Depending on the CPU architecture arguments can be passed in registers (for example, a0 through a3 on MIPS) or by pushing them onto the stack as in the original x86 calling convention. In either case, passing extra arguments is harmless. The called function won't use the registers passed in nor reference the extra arguments on the stack, but nothing bad happens.
Passing in fewer arguments is more problematic. The called function will use whatever garbage happened to be in the appropriate register or stack location, and hijinks may ensue.
In classic C, you don't need a prototype to call a function. The compiler will infer that the function returns an int and takes a unknown number of parameters. This may work on some architectures, but it will fail if the function returns something other than int, like a structure, or if there are any parameter conversions.
In your example, sleep is seen and the compiler assumes a prototype like
int sleep();
Note that the argument list is empty. In C, this is NOT the same as void. This actually means "unknown". If you were writing K&R C code, you could have unknown parameters through code like
int sleep(t)
int t;
{
/* do something with t */
}
This is all dangerous, especially on some embedded chips where the way parameters are passed for a unprototyped function differs from one with a prototype.
Note: prototypes aren't needed for linking. Usually, the linker automatically links with a C runtime library like glibc on Linux. The association between your use of sleep and the code that implements it happens at link time long after the source code has been processed.
I'd suggest that you use the feature of your compiler to require prototypes to avoid problems like this. With GCC, it's the -Wstrict-prototypes command line argument. In the CodeWarrior tools, it was the "Require Prototypes" flag in the C/C++ Compiler panel.
C will guess int for unknown types. So, it probably thinks sleep has this prototype:
int sleep(int);
As for giving multiple parameters and linking...I'm not sure. That does surprise me.
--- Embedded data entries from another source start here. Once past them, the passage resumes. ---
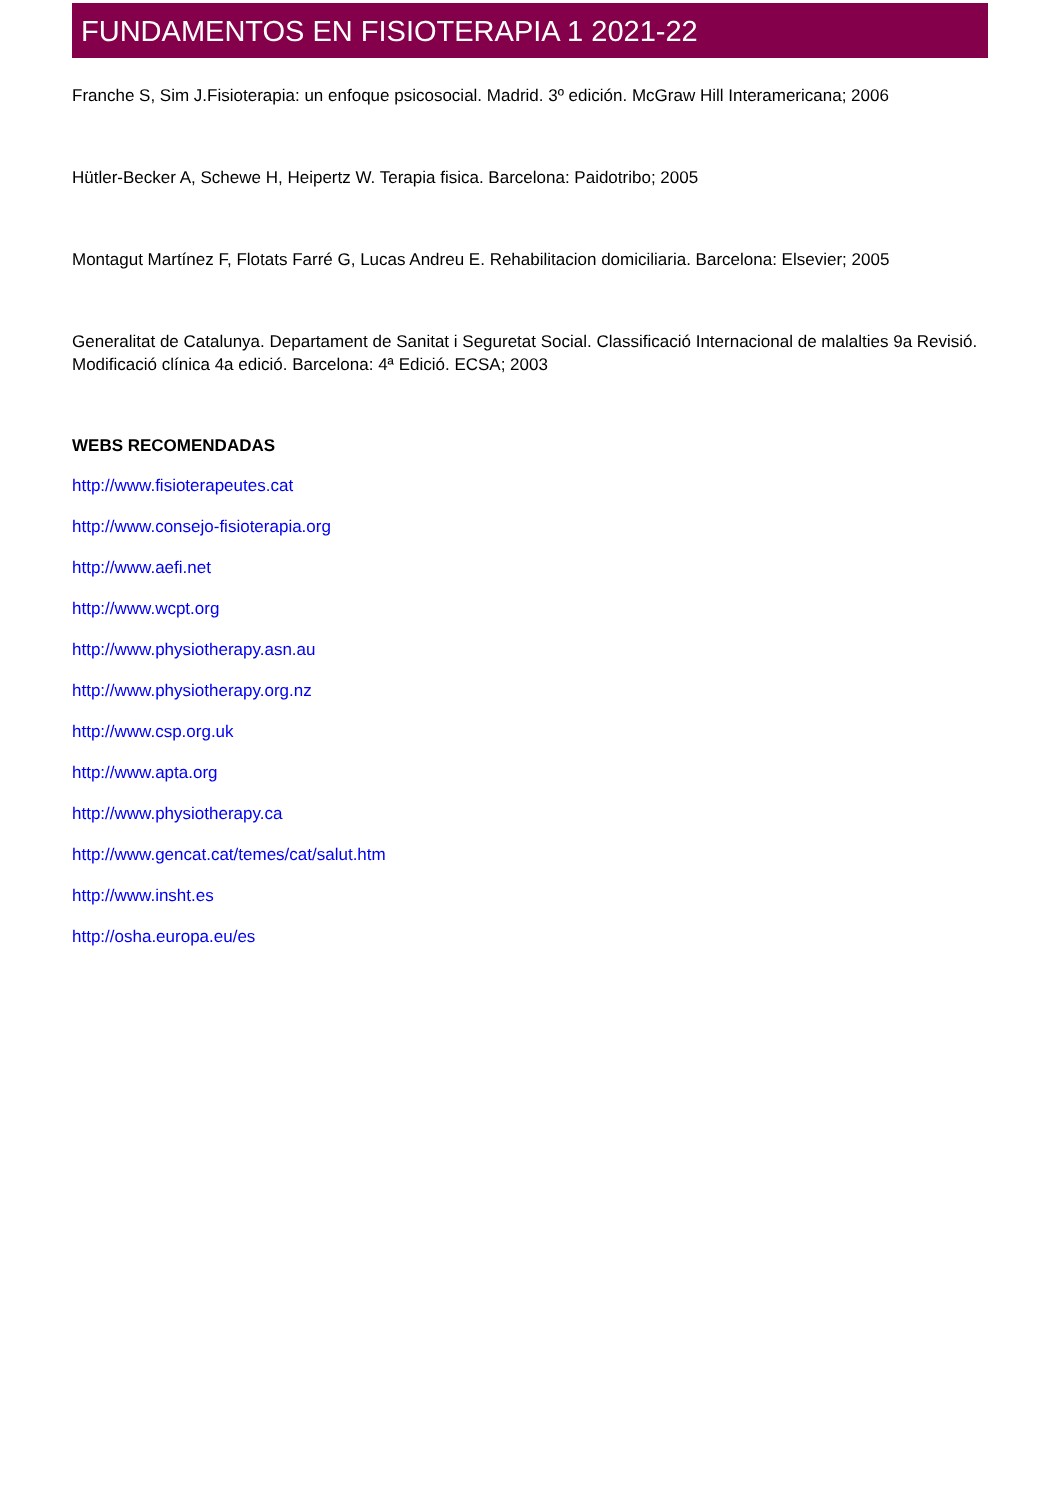FUNDAMENTOS EN FISIOTERAPIA 1 2021-22
Franche S, Sim J.Fisioterapia: un enfoque psicosocial. Madrid. 3º edición. McGraw Hill Interamericana; 2006
Hütler-Becker A, Schewe H, Heipertz W. Terapia fisica. Barcelona: Paidotribo; 2005
Montagut Martínez F, Flotats Farré G, Lucas Andreu E. Rehabilitacion domiciliaria. Barcelona: Elsevier; 2005
Generalitat de Catalunya. Departament de Sanitat i Seguretat Social. Classificació Internacional de malalties 9a Revisió. Modificació clínica 4a edició. Barcelona: 4ª Edició. ECSA; 2003
WEBS RECOMENDADAS
http://www.fisioterapeutes.cat
http://www.consejo-fisioterapia.org
http://www.aefi.net
http://www.wcpt.org
http://www.physiotherapy.asn.au
http://www.physiotherapy.org.nz
http://www.csp.org.uk
http://www.apta.org
http://www.physiotherapy.ca
http://www.gencat.cat/temes/cat/salut.htm
http://www.insht.es
http://osha.europa.eu/es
If that really worked, then what happened at run-time?
This is to do with something called 'K & R C' and 'ANSI C'.
In good old K & R C, if something is not declared, it is assumed to be int.
So any thing that looks like a function call, but not declared as function
will automatically take return value of 'int' and argument types depending
on the actuall call.
However people later figured out that this can be very bad sometimes. So
several compilers added warning. C++ made this error. I think gcc has some
flag ( -ansic or -pedantic? ) , which make this condition an error.
So, In a nutshell, this is historical baggage.
Other answers cover the probable mechanics (all guesses as compiler not specified).
The issue that you have is that your compiler and linker have not been set to enable every possible error and warning. For any new project there is (virtually) no excuse for not doing so. for legacy projects more excuse - but should strive to enable as many as possible
Depends on the compiler, but with gcc (for example, since that's the one you referred to), some of the standard (both C and POSIX) functions have builtin "compiler intrinsics". This means that the compiler library shipped with your compiler (libgcc in this case) contains an implementation of the function. The compiler will allow an implicit declaration (i.e., using the function without a header), and the linker will find the implementation in the compiler library because you're probably using the compiler as a linker front-end.
Try compiling your objects with the '-c' flag (compile only, no link), and then link them directly using the linker. You will find that you get the linker errors you expect.
Alternatively, gcc supports options to disable the use of intrinsics: -fno-builtin or for granular control, -fno-builtin-function. There are further options that may be useful if you're doing something like building a homebrew kernel or some other kind of on-the-metal app.
In a non-toy example another file may include the one you missed. Reviewing the output from the pre-processor is a nice way to see what you end up with compiling.